「ええええええ!!!!」

それはある意味、私とアッキーの結婚宣言より事件じゃね!?だって

「留年!?2年!?うぇッ~!」

と叫び続ける私の耳に『ちょっと黙っとけ』とアッキーの右手が伸びて来て、私は腰から砕けた。

チキショー!!アッキー覚えとけよ!

「中山、それ誰に聞いたんだよ?」

「……晴海先輩にそこの便所で」

「……じゃ、確実って事かぁ。

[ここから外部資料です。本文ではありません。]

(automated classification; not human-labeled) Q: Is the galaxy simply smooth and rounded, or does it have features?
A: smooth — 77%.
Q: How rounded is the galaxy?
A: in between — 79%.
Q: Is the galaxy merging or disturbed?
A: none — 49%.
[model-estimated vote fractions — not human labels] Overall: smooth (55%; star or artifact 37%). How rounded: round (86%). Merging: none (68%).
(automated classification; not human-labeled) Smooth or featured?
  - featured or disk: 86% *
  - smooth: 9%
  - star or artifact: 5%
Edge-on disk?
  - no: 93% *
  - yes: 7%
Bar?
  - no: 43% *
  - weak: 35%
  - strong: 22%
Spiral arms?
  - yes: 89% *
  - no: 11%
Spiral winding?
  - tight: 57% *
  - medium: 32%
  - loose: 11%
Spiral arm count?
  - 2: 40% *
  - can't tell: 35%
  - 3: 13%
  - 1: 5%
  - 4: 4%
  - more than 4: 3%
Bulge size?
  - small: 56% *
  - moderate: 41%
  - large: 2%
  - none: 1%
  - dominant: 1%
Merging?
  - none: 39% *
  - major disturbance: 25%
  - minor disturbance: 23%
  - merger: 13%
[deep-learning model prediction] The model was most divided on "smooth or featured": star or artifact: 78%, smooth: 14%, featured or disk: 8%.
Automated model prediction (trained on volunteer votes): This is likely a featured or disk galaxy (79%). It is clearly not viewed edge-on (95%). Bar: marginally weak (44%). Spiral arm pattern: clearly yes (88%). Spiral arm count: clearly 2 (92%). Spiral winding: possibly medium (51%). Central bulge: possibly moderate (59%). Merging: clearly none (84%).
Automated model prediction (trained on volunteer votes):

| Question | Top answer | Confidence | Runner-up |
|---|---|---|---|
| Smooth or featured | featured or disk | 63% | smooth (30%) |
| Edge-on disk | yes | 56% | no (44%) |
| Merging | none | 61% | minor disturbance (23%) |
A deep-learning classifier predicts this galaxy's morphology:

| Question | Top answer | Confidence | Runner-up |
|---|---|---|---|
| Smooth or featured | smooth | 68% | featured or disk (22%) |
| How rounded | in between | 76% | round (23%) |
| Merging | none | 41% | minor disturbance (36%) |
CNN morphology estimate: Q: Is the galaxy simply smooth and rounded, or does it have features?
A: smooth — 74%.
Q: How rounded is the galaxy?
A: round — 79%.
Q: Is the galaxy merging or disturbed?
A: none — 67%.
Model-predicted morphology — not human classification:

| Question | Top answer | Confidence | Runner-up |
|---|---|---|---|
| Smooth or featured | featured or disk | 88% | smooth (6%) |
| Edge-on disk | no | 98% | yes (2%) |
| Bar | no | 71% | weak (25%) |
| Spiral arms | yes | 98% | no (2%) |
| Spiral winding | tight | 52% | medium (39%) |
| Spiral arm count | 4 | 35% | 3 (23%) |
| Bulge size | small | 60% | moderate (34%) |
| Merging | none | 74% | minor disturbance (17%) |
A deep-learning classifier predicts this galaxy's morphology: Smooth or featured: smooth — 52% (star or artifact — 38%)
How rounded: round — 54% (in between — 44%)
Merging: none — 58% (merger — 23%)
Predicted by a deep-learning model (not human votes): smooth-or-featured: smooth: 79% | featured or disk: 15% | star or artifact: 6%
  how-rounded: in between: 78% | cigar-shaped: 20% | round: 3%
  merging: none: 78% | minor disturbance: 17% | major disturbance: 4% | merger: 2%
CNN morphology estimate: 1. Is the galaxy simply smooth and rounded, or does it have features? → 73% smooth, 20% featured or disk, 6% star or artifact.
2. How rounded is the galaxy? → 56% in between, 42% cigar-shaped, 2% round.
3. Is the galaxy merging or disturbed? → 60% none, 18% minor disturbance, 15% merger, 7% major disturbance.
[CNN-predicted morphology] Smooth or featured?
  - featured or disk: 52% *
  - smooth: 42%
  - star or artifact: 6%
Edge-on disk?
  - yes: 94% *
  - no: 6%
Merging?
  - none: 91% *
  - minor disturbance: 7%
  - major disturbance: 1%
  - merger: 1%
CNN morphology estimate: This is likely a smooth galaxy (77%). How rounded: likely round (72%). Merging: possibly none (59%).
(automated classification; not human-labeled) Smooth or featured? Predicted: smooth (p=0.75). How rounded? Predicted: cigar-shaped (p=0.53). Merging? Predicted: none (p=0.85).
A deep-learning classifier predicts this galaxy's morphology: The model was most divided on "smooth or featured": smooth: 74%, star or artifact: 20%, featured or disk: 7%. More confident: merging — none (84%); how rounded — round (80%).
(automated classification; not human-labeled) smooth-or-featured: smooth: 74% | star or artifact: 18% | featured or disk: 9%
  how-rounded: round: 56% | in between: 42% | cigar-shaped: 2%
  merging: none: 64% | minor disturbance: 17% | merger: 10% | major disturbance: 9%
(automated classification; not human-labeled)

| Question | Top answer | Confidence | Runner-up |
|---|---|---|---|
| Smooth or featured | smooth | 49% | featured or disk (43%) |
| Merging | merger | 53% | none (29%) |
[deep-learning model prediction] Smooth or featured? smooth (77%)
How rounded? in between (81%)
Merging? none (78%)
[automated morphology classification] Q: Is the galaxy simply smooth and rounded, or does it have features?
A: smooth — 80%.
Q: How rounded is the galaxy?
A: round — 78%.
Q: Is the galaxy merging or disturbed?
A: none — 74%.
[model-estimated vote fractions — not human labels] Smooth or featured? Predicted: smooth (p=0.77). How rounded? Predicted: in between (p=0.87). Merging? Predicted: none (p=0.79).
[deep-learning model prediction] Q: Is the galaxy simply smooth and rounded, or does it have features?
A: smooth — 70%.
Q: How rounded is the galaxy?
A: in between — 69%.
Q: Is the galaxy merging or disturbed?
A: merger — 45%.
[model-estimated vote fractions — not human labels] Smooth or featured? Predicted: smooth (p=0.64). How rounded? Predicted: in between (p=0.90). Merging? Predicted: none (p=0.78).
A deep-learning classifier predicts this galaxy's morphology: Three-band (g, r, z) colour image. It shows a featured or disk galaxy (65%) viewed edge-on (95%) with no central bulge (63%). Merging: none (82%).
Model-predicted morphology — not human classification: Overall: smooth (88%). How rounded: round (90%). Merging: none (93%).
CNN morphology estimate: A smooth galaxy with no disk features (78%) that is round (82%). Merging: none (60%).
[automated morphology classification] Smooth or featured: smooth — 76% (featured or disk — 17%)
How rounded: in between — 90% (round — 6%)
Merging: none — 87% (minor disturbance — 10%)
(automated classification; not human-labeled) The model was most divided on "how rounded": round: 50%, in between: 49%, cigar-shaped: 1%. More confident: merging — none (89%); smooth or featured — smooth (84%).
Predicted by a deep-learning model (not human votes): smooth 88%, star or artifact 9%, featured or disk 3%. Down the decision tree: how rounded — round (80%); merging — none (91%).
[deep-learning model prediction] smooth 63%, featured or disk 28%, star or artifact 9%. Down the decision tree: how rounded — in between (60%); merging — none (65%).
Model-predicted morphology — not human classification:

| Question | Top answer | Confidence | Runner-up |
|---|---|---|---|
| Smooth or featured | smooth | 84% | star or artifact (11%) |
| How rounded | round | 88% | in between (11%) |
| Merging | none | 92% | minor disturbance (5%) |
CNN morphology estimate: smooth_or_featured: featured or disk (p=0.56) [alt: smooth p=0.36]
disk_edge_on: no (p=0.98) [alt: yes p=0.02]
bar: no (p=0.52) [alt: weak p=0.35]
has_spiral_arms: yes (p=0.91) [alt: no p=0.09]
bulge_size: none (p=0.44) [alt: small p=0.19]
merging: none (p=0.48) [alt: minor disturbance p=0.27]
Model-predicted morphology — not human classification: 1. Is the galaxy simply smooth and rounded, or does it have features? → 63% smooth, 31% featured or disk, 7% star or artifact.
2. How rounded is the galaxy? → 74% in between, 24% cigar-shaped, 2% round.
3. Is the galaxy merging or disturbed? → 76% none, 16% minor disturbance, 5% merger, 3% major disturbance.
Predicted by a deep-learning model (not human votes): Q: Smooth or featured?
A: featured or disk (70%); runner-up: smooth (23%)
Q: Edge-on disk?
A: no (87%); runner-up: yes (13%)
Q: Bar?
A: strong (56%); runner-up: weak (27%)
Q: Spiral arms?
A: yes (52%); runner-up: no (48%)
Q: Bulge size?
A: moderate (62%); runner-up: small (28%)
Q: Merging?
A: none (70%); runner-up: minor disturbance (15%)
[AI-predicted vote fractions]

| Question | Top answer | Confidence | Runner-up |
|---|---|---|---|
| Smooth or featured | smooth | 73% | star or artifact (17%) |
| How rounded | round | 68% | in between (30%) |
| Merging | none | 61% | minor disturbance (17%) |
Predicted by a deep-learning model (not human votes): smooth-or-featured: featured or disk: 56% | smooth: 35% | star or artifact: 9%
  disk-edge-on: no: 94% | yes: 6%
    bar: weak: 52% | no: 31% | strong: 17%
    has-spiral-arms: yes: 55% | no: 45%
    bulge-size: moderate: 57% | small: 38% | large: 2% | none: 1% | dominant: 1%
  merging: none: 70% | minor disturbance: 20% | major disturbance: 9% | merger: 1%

……マジかよ」

「……マジみたい」

なぜか中山と黒田は眉間にシワを寄せて高藤を見る。

すると高藤がニヤッと笑い

「1万ずつ出せ」

と手のひらを見せた。

え……?なに?なに?

『なんだよ。2年とか留年するか、普通』とか

『なぁ。アホすぎじゃね?クソッ!』とか

アッキーと中山が暴言を吐きながらそれぞれの財布から諭吉さんを高藤に献上している。

……ま、さか?まさか?

気が付けばいつの間にか耳の異物はなくなっていて、自由になった体で私が『そんな賭けしてたの!?』と叫ぼうとした時、

「普通じゃなくて、アホすぎで悪かったなぁ」

この世のモノとは思えない重低音が響いた。